» **Exercise details**: Take from the listing each line that has the string "sind".

□ □ □ □ □ □ □

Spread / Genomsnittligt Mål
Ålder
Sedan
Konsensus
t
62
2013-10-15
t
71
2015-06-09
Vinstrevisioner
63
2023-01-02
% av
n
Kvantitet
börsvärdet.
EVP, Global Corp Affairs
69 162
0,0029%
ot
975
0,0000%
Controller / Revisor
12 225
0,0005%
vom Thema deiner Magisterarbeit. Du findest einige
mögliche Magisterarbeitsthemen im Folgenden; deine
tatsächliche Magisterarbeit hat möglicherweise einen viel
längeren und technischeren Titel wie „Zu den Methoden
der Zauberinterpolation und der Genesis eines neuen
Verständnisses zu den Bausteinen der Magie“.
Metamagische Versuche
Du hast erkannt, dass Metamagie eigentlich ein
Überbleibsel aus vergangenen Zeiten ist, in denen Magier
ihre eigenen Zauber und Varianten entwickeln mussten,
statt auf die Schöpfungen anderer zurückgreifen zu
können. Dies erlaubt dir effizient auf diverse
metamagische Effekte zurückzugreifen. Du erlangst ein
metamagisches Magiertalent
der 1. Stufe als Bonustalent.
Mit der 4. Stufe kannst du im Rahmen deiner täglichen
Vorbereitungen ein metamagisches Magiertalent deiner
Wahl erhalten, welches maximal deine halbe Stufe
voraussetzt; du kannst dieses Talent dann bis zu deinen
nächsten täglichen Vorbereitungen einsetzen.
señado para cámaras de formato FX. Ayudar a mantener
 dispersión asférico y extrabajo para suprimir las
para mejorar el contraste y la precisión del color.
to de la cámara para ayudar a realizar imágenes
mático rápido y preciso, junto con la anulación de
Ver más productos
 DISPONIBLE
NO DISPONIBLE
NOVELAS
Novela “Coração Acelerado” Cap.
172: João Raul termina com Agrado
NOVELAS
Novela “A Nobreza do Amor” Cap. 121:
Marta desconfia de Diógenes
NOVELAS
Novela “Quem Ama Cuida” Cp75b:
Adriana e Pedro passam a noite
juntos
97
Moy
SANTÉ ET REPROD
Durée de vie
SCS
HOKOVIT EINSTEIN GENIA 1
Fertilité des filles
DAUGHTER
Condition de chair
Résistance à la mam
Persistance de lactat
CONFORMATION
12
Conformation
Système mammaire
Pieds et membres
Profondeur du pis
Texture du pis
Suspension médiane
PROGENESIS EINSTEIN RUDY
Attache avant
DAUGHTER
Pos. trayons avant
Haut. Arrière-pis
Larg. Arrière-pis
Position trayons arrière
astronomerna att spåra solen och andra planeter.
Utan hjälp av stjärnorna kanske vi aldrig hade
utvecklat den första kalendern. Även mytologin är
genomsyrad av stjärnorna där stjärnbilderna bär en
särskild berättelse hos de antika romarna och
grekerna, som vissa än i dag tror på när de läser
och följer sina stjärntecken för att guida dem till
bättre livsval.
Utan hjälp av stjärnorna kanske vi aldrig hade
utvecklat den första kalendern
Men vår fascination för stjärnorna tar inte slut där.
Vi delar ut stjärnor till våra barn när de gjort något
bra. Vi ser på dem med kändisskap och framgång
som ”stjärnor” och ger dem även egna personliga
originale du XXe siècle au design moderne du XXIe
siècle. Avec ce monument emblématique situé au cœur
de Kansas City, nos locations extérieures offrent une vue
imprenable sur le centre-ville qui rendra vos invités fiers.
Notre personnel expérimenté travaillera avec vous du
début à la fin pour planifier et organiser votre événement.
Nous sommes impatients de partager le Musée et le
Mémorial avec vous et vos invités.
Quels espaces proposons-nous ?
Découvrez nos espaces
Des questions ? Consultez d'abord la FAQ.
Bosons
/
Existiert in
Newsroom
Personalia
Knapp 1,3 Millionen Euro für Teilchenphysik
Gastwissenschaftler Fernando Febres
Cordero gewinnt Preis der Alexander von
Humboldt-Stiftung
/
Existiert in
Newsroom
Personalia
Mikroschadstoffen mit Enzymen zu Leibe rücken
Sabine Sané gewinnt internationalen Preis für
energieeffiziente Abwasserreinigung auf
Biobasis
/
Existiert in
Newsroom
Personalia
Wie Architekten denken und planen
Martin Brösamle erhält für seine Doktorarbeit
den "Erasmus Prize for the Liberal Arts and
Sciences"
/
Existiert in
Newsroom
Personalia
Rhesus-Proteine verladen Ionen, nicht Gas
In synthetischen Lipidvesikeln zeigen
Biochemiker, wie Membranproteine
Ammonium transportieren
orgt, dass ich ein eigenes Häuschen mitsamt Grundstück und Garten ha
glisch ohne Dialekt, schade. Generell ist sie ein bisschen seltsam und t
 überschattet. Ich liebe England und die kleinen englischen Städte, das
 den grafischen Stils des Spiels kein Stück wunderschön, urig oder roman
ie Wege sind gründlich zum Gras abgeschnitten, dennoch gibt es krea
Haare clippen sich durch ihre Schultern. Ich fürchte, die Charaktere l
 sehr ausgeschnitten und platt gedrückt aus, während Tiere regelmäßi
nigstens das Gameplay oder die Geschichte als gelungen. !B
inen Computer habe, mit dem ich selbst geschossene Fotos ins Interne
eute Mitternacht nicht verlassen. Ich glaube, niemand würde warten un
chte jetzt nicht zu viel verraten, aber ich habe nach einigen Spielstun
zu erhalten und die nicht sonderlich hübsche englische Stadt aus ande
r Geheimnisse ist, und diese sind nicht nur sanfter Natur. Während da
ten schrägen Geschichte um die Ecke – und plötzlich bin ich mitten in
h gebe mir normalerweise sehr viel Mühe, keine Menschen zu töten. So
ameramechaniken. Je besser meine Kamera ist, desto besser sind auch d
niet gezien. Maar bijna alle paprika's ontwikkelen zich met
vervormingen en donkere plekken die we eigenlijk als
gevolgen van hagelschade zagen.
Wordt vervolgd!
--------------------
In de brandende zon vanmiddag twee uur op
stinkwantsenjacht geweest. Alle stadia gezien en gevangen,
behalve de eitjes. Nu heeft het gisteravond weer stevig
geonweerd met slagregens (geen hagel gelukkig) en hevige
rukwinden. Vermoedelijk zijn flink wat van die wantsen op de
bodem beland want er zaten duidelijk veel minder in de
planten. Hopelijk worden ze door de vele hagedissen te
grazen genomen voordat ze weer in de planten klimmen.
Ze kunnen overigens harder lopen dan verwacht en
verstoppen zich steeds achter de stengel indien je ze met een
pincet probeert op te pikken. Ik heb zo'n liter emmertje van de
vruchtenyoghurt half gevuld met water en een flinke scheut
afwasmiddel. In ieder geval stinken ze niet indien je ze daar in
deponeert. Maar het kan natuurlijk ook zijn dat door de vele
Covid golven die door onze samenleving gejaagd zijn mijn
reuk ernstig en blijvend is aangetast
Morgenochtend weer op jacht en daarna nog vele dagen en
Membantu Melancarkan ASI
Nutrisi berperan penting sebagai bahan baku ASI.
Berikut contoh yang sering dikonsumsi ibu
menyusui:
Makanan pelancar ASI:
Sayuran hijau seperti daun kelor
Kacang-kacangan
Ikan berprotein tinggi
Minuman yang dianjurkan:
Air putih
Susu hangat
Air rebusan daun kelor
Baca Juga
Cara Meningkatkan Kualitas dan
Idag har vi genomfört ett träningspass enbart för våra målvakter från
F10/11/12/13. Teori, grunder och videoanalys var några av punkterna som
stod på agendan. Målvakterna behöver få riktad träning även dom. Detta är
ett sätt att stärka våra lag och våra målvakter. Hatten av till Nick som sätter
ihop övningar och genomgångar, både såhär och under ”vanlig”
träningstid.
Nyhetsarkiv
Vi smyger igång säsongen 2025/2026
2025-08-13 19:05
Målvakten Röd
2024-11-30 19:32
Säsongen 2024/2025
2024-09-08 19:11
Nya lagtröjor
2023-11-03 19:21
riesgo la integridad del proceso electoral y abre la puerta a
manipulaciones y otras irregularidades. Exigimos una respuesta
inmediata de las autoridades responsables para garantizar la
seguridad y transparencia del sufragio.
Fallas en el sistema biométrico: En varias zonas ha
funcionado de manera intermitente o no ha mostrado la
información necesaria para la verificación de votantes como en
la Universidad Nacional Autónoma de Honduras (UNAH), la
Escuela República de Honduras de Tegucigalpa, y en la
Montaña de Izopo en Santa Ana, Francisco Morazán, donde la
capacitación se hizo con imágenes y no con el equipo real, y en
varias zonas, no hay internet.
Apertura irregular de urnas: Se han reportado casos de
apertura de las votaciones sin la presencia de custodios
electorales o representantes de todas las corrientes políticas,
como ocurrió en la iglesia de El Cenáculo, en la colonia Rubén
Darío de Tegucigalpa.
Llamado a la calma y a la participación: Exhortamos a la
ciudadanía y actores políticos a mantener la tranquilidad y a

□ □ □ □ □ □ □

» **Solved problem**:
ie Wege sind gründlich zum Gras abgeschnitten, dennoch gibt es krea
r Geheimnisse ist, und diese sind nicht nur sanfter Natur. Während da
ameramechaniken. Je besser meine Kamera ist, desto besser sind auch d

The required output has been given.